Your objective
Reproduce the lines from the start of the records through the line containing "12mm M3 screws", including both ends. Omit the pictures.

[Stored data]
++++
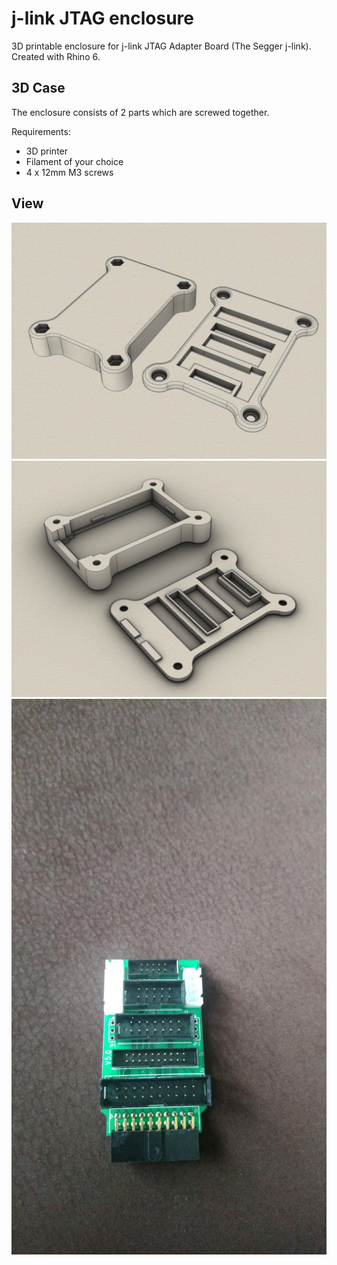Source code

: # j-link JTAG enclosure
3D printable enclosure for j-link JTAG Adapter Board (The Segger j-link). Created with Rhino 6.

## 3D Case

The enclosure consists of 2 parts which are screwed together. 

Requirements:
* 3D printer 
* Filament of your choice
* 4 x 12mm M3 screws

## View
![Example Case](iso3.jpg)
![Example Case](iso2.jpg)
![Example Case](jlink-adapter.jpg)


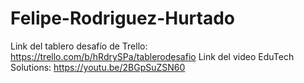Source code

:# Felipe-Rodriguez-Hurtado
Link del tablero desafío de Trello: https://trello.com/b/hRdrySPa/tablerodesafio
Link del video EduTech Solutions: https://youtu.be/2BGpSuZSN60
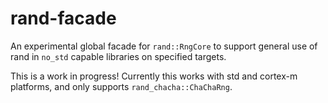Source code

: # rand-facade

An experimental global facade for `rand::RngCore` to support general use of rand in `no_std` capable libraries on specified targets.

This is a work in progress! Currently this works with std and cortex-m platforms, and only supports `rand_chacha::ChaChaRng`.



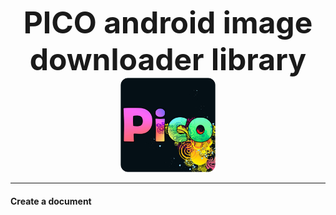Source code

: 
<center>
  <p align="center">
    <b>
      <font size="12">PICO android image downloader library</font>
    </b>
    <br>
    <img src="https://raw.githubusercontent.com/alirezaashrafi/pico/master/app/src/main/res/drawable/logo.png" width="30%"/>
  </p>
</center>

___


#### <i class="icon-file"></i> Create a document
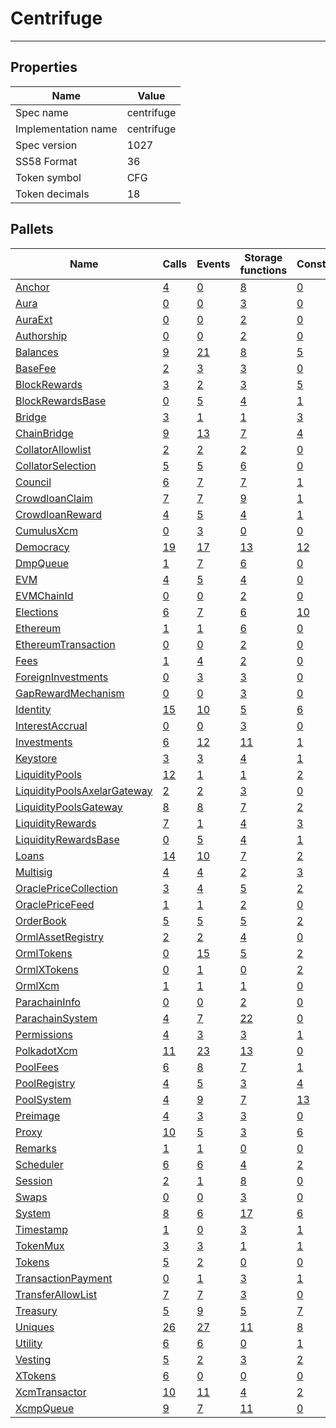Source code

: # Centrifuge

---------

## Properties
| Name | Value |
| -------- | -------- |
| Spec name     | centrifuge     |
| Implementation name     | centrifuge     |
| Spec version     | 1027     |
| SS58 Format     | 36     |
| Token symbol      | CFG     |
| Token decimals      | 18     |

## Pallets
| Name | Calls | Events | Storage functions | Constants | Errors |
| -------- | -------- | -------- | -------- | -------- | -------- |
| [Anchor](anchor.md) | [4](anchor.md#calls) | [0](anchor.md#events) | [8](anchor.md#storage-functions) | [0](anchor.md#constants) | [8](anchor.md#errors) |
| [Aura](aura.md) | [0](aura.md#calls) | [0](aura.md#events) | [3](aura.md#storage-functions) | [0](aura.md#constants) | [0](aura.md#errors) |
| [AuraExt](auraext.md) | [0](auraext.md#calls) | [0](auraext.md#events) | [2](auraext.md#storage-functions) | [0](auraext.md#constants) | [0](auraext.md#errors) |
| [Authorship](authorship.md) | [0](authorship.md#calls) | [0](authorship.md#events) | [2](authorship.md#storage-functions) | [0](authorship.md#constants) | [0](authorship.md#errors) |
| [Balances](balances.md) | [9](balances.md#calls) | [21](balances.md#events) | [8](balances.md#storage-functions) | [5](balances.md#constants) | [10](balances.md#errors) |
| [BaseFee](basefee.md) | [2](basefee.md#calls) | [3](basefee.md#events) | [3](basefee.md#storage-functions) | [0](basefee.md#constants) | [0](basefee.md#errors) |
| [BlockRewards](blockrewards.md) | [3](blockrewards.md#calls) | [2](blockrewards.md#events) | [3](blockrewards.md#storage-functions) | [5](blockrewards.md#constants) | [0](blockrewards.md#errors) |
| [BlockRewardsBase](blockrewardsbase.md) | [0](blockrewardsbase.md#calls) | [5](blockrewardsbase.md#events) | [4](blockrewardsbase.md#storage-functions) | [1](blockrewardsbase.md#constants) | [3](blockrewardsbase.md#errors) |
| [Bridge](bridge.md) | [3](bridge.md#calls) | [1](bridge.md#events) | [1](bridge.md#storage-functions) | [3](bridge.md#constants) | [1](bridge.md#errors) |
| [ChainBridge](chainbridge.md) | [9](chainbridge.md#calls) | [13](chainbridge.md#events) | [7](chainbridge.md#storage-functions) | [4](chainbridge.md#constants) | [15](chainbridge.md#errors) |
| [CollatorAllowlist](collatorallowlist.md) | [2](collatorallowlist.md#calls) | [2](collatorallowlist.md#events) | [2](collatorallowlist.md#storage-functions) | [0](collatorallowlist.md#constants) | [3](collatorallowlist.md#errors) |
| [CollatorSelection](collatorselection.md) | [5](collatorselection.md#calls) | [5](collatorselection.md#events) | [6](collatorselection.md#storage-functions) | [0](collatorselection.md#constants) | [10](collatorselection.md#errors) |
| [Council](council.md) | [6](council.md#calls) | [7](council.md#events) | [7](council.md#storage-functions) | [1](council.md#constants) | [10](council.md#errors) |
| [CrowdloanClaim](crowdloanclaim.md) | [7](crowdloanclaim.md#calls) | [7](crowdloanclaim.md#events) | [9](crowdloanclaim.md#storage-functions) | [1](crowdloanclaim.md#constants) | [10](crowdloanclaim.md#errors) |
| [CrowdloanReward](crowdloanreward.md) | [4](crowdloanreward.md#calls) | [5](crowdloanreward.md#events) | [4](crowdloanreward.md#storage-functions) | [1](crowdloanreward.md#constants) | [3](crowdloanreward.md#errors) |
| [CumulusXcm](cumulusxcm.md) | [0](cumulusxcm.md#calls) | [3](cumulusxcm.md#events) | [0](cumulusxcm.md#storage-functions) | [0](cumulusxcm.md#constants) | [0](cumulusxcm.md#errors) |
| [Democracy](democracy.md) | [19](democracy.md#calls) | [17](democracy.md#events) | [13](democracy.md#storage-functions) | [12](democracy.md#constants) | [24](democracy.md#errors) |
| [DmpQueue](dmpqueue.md) | [1](dmpqueue.md#calls) | [7](dmpqueue.md#events) | [6](dmpqueue.md#storage-functions) | [0](dmpqueue.md#constants) | [2](dmpqueue.md#errors) |
| [EVM](evm.md) | [4](evm.md#calls) | [5](evm.md#events) | [4](evm.md#storage-functions) | [0](evm.md#constants) | [11](evm.md#errors) |
| [EVMChainId](evmchainid.md) | [0](evmchainid.md#calls) | [0](evmchainid.md#events) | [2](evmchainid.md#storage-functions) | [0](evmchainid.md#constants) | [0](evmchainid.md#errors) |
| [Elections](elections.md) | [6](elections.md#calls) | [7](elections.md#events) | [6](elections.md#storage-functions) | [10](elections.md#constants) | [17](elections.md#errors) |
| [Ethereum](ethereum.md) | [1](ethereum.md#calls) | [1](ethereum.md#events) | [6](ethereum.md#storage-functions) | [0](ethereum.md#constants) | [2](ethereum.md#errors) |
| [EthereumTransaction](ethereumtransaction.md) | [0](ethereumtransaction.md#calls) | [0](ethereumtransaction.md#events) | [2](ethereumtransaction.md#storage-functions) | [0](ethereumtransaction.md#constants) | [1](ethereumtransaction.md#errors) |
| [Fees](fees.md) | [1](fees.md#calls) | [4](fees.md#events) | [2](fees.md#storage-functions) | [0](fees.md#constants) | [0](fees.md#errors) |
| [ForeignInvestments](foreigninvestments.md) | [0](foreigninvestments.md#calls) | [3](foreigninvestments.md#events) | [3](foreigninvestments.md#storage-functions) | [0](foreigninvestments.md#constants) | [4](foreigninvestments.md#errors) |
| [GapRewardMechanism](gaprewardmechanism.md) | [0](gaprewardmechanism.md#calls) | [0](gaprewardmechanism.md#events) | [3](gaprewardmechanism.md#storage-functions) | [0](gaprewardmechanism.md#constants) | [1](gaprewardmechanism.md#errors) |
| [Identity](identity.md) | [15](identity.md#calls) | [10](identity.md#events) | [5](identity.md#storage-functions) | [6](identity.md#constants) | [18](identity.md#errors) |
| [InterestAccrual](interestaccrual.md) | [0](interestaccrual.md#calls) | [0](interestaccrual.md#events) | [3](interestaccrual.md#storage-functions) | [0](interestaccrual.md#constants) | [5](interestaccrual.md#errors) |
| [Investments](investments.md) | [6](investments.md#calls) | [12](investments.md#events) | [11](investments.md#storage-functions) | [1](investments.md#constants) | [10](investments.md#errors) |
| [Keystore](keystore.md) | [3](keystore.md#calls) | [3](keystore.md#events) | [4](keystore.md#storage-functions) | [1](keystore.md#constants) | [5](keystore.md#errors) |
| [LiquidityPools](liquiditypools.md) | [12](liquiditypools.md#calls) | [1](liquiditypools.md#events) | [1](liquiditypools.md#storage-functions) | [2](liquiditypools.md#constants) | [17](liquiditypools.md#errors) |
| [LiquidityPoolsAxelarGateway](liquiditypoolsaxelargateway.md) | [2](liquiditypoolsaxelargateway.md#calls) | [2](liquiditypoolsaxelargateway.md#events) | [3](liquiditypoolsaxelargateway.md#storage-functions) | [0](liquiditypoolsaxelargateway.md#constants) | [2](liquiditypoolsaxelargateway.md#errors) |
| [LiquidityPoolsGateway](liquiditypoolsgateway.md) | [8](liquiditypoolsgateway.md#calls) | [8](liquiditypoolsgateway.md#events) | [7](liquiditypoolsgateway.md#storage-functions) | [2](liquiditypoolsgateway.md#constants) | [13](liquiditypoolsgateway.md#errors) |
| [LiquidityRewards](liquidityrewards.md) | [7](liquidityrewards.md#calls) | [1](liquidityrewards.md#events) | [4](liquidityrewards.md#storage-functions) | [3](liquidityrewards.md#constants) | [1](liquidityrewards.md#errors) |
| [LiquidityRewardsBase](liquidityrewardsbase.md) | [0](liquidityrewardsbase.md#calls) | [5](liquidityrewardsbase.md#events) | [4](liquidityrewardsbase.md#storage-functions) | [1](liquidityrewardsbase.md#constants) | [3](liquidityrewardsbase.md#errors) |
| [Loans](loans.md) | [14](loans.md#calls) | [10](loans.md#events) | [7](loans.md#storage-functions) | [2](loans.md#constants) | [19](loans.md#errors) |
| [Multisig](multisig.md) | [4](multisig.md#calls) | [4](multisig.md#events) | [2](multisig.md#storage-functions) | [3](multisig.md#constants) | [14](multisig.md#errors) |
| [OraclePriceCollection](oraclepricecollection.md) | [3](oraclepricecollection.md#calls) | [4](oraclepricecollection.md#events) | [5](oraclepricecollection.md#storage-functions) | [2](oraclepricecollection.md#constants) | [7](oraclepricecollection.md#errors) |
| [OraclePriceFeed](oraclepricefeed.md) | [1](oraclepricefeed.md#calls) | [1](oraclepricefeed.md#events) | [2](oraclepricefeed.md#storage-functions) | [0](oraclepricefeed.md#constants) | [0](oraclepricefeed.md#errors) |
| [OrderBook](orderbook.md) | [5](orderbook.md#calls) | [5](orderbook.md#events) | [5](orderbook.md#storage-functions) | [2](orderbook.md#constants) | [8](orderbook.md#errors) |
| [OrmlAssetRegistry](ormlassetregistry.md) | [2](ormlassetregistry.md#calls) | [2](ormlassetregistry.md#events) | [4](ormlassetregistry.md#storage-functions) | [0](ormlassetregistry.md#constants) | [5](ormlassetregistry.md#errors) |
| [OrmlTokens](ormltokens.md) | [0](ormltokens.md#calls) | [15](ormltokens.md#events) | [5](ormltokens.md#storage-functions) | [2](ormltokens.md#constants) | [8](ormltokens.md#errors) |
| [OrmlXTokens](ormlxtokens.md) | [0](ormlxtokens.md#calls) | [1](ormlxtokens.md#events) | [0](ormlxtokens.md#storage-functions) | [2](ormlxtokens.md#constants) | [19](ormlxtokens.md#errors) |
| [OrmlXcm](ormlxcm.md) | [1](ormlxcm.md#calls) | [1](ormlxcm.md#events) | [1](ormlxcm.md#storage-functions) | [0](ormlxcm.md#constants) | [3](ormlxcm.md#errors) |
| [ParachainInfo](parachaininfo.md) | [0](parachaininfo.md#calls) | [0](parachaininfo.md#events) | [2](parachaininfo.md#storage-functions) | [0](parachaininfo.md#constants) | [0](parachaininfo.md#errors) |
| [ParachainSystem](parachainsystem.md) | [4](parachainsystem.md#calls) | [7](parachainsystem.md#events) | [22](parachainsystem.md#storage-functions) | [0](parachainsystem.md#constants) | [8](parachainsystem.md#errors) |
| [Permissions](permissions.md) | [4](permissions.md#calls) | [3](permissions.md#events) | [3](permissions.md#storage-functions) | [1](permissions.md#constants) | [6](permissions.md#errors) |
| [PolkadotXcm](polkadotxcm.md) | [11](polkadotxcm.md#calls) | [23](polkadotxcm.md#events) | [13](polkadotxcm.md#storage-functions) | [0](polkadotxcm.md#constants) | [20](polkadotxcm.md#errors) |
| [PoolFees](poolfees.md) | [6](poolfees.md#calls) | [8](poolfees.md#events) | [7](poolfees.md#storage-functions) | [1](poolfees.md#constants) | [11](poolfees.md#errors) |
| [PoolRegistry](poolregistry.md) | [4](poolregistry.md#calls) | [5](poolregistry.md#events) | [3](poolregistry.md#storage-functions) | [4](poolregistry.md#constants) | [7](poolregistry.md#errors) |
| [PoolSystem](poolsystem.md) | [4](poolsystem.md#calls) | [9](poolsystem.md#events) | [7](poolsystem.md#storage-functions) | [13](poolsystem.md#constants) | [35](poolsystem.md#errors) |
| [Preimage](preimage.md) | [4](preimage.md#calls) | [3](preimage.md#events) | [3](preimage.md#storage-functions) | [0](preimage.md#constants) | [6](preimage.md#errors) |
| [Proxy](proxy.md) | [10](proxy.md#calls) | [5](proxy.md#events) | [3](proxy.md#storage-functions) | [6](proxy.md#constants) | [8](proxy.md#errors) |
| [Remarks](remarks.md) | [1](remarks.md#calls) | [1](remarks.md#events) | [0](remarks.md#storage-functions) | [0](remarks.md#constants) | [1](remarks.md#errors) |
| [Scheduler](scheduler.md) | [6](scheduler.md#calls) | [6](scheduler.md#events) | [4](scheduler.md#storage-functions) | [2](scheduler.md#constants) | [5](scheduler.md#errors) |
| [Session](session.md) | [2](session.md#calls) | [1](session.md#events) | [8](session.md#storage-functions) | [0](session.md#constants) | [5](session.md#errors) |
| [Swaps](swaps.md) | [0](swaps.md#calls) | [0](swaps.md#events) | [3](swaps.md#storage-functions) | [0](swaps.md#constants) | [3](swaps.md#errors) |
| [System](system.md) | [8](system.md#calls) | [6](system.md#events) | [17](system.md#storage-functions) | [6](system.md#constants) | [6](system.md#errors) |
| [Timestamp](timestamp.md) | [1](timestamp.md#calls) | [0](timestamp.md#events) | [3](timestamp.md#storage-functions) | [1](timestamp.md#constants) | [0](timestamp.md#errors) |
| [TokenMux](tokenmux.md) | [3](tokenmux.md#calls) | [3](tokenmux.md#events) | [1](tokenmux.md#storage-functions) | [1](tokenmux.md#constants) | [6](tokenmux.md#errors) |
| [Tokens](tokens.md) | [5](tokens.md#calls) | [2](tokens.md#events) | [0](tokens.md#storage-functions) | [0](tokens.md#constants) | [1](tokens.md#errors) |
| [TransactionPayment](transactionpayment.md) | [0](transactionpayment.md#calls) | [1](transactionpayment.md#events) | [3](transactionpayment.md#storage-functions) | [1](transactionpayment.md#constants) | [0](transactionpayment.md#errors) |
| [TransferAllowList](transferallowlist.md) | [7](transferallowlist.md#calls) | [7](transferallowlist.md#events) | [3](transferallowlist.md#storage-functions) | [0](transferallowlist.md#constants) | [8](transferallowlist.md#errors) |
| [Treasury](treasury.md) | [5](treasury.md#calls) | [9](treasury.md#events) | [5](treasury.md#storage-functions) | [7](treasury.md#constants) | [5](treasury.md#errors) |
| [Uniques](uniques.md) | [26](uniques.md#calls) | [27](uniques.md#events) | [11](uniques.md#storage-functions) | [8](uniques.md#constants) | [18](uniques.md#errors) |
| [Utility](utility.md) | [6](utility.md#calls) | [6](utility.md#events) | [0](utility.md#storage-functions) | [1](utility.md#constants) | [1](utility.md#errors) |
| [Vesting](vesting.md) | [5](vesting.md#calls) | [2](vesting.md#events) | [3](vesting.md#storage-functions) | [2](vesting.md#constants) | [5](vesting.md#errors) |
| [XTokens](xtokens.md) | [6](xtokens.md#calls) | [0](xtokens.md#events) | [0](xtokens.md#storage-functions) | [0](xtokens.md#constants) | [1](xtokens.md#errors) |
| [XcmTransactor](xcmtransactor.md) | [10](xcmtransactor.md#calls) | [11](xcmtransactor.md#events) | [4](xcmtransactor.md#storage-functions) | [2](xcmtransactor.md#constants) | [27](xcmtransactor.md#errors) |
| [XcmpQueue](xcmpqueue.md) | [9](xcmpqueue.md#calls) | [7](xcmpqueue.md#events) | [11](xcmpqueue.md#storage-functions) | [0](xcmpqueue.md#constants) | [5](xcmpqueue.md#errors) |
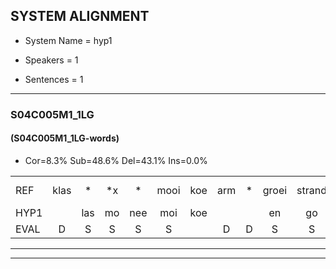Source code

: 
## SYSTEM ALIGNMENT

- System Name = hyp1

- Speakers = 1

- Sentences = 1

---

### S04C005M1_1LG

#### (S04C005M1_1LG-words)

- Cor=8.3%	Sub=48.6%	Del=43.1%	Ins=0.0%

|  |  |  |  |  |  |  |  |  |  |  |  |  |  |  |  |  |  |  |  |  |  |  |  |  |  |  |  |  |  |  |  |  |  |  |  |  |  |  |  |  |  |  |  |  |  |  |  |  |  |  |  |  |  |  |  |  |  |  |  |  |  |  |  |  |  |  |  |  |  |  |  |  |
|:--- |:---:|:---:|:---:|:---:|:---:|:---:|:---:|:---:|:---:|:---:|:---:|:---:|:---:|:---:|:---:|:---:|:---:|:---:|:---:|:---:|:---:|:---:|:---:|:---:|:---:|:---:|:---:|:---:|:---:|:---:|:---:|:---:|:---:|:---:|:---:|:---:|:---:|:---:|:---:|:---:|:---:|:---:|:---:|:---:|:---:|:---:|:---:|:---:|:---:|:---:|:---:|:---:|:---:|:---:|:---:|:---:|:---:|:---:|:---:|:---:|:---:|:---:|:---:|:---:|:---:|:---:|:---:|:---:|:---:|:---:|:---:|:---:|
| REF | klas | * | *x | * | mooi | koe | arm | * | groei | strand | * | * | * | * | bed | eerst | voor | draai | sjaal | herfst | * | duur | straat | leeuw | * | * | clown | hoek | krant | * | hout | vriend | vriend | gauw | * | * | chips | * | * | * | * | * | * | * | * | groen | feest | * | *x | reis | jas | huis | paard*(paars) | * | vijf | * | muts | nieuw | * | * | kind | bang | *t | oog | zacht | * | * | schoen | plas | neus | knoop | plank*(plant) |
| HYP1 |  | las | mo | nee | moi | koe |  |  | en | go | m | de | met | hdoel | ik | est | voor |  |  |  | tel | duur |  |  |  | tat | nee | hoek |  |  |  |  |  |  |  |  |  |  | ant | hat | vt | vn | g | u | ips | goe | feest |  |  |  |  |  |  |  |  |  |  |  |  | as | as | h | t | g | an | h | og | schoen | t | nes | knop | ant |
| EVAL | D | S | S | S | S |  | D | D | S | S | S | S | S | S | S | S |  | D | D | D | S |  | D | D | D | S | S |  | D | D | D | D | D | D | D | D | D | D | S | S | S | S | S | S | S | S |  | D | D | D | D | D | D | D | D | D | D | D | D | S | S | S | S | S | S | S | S |  | S | S | S | S |
---

---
++++
Written reply
Source code

: # j-link JTAG enclosure
3D printable enclosure for j-link JTAG Adapter Board (The Segger j-link). Created with Rhino 6.

## 3D Case

The enclosure consists of 2 parts which are screwed together. 

Requirements:
* 3D printer 
* Filament of your choice
* 4 x 12mm M3 screws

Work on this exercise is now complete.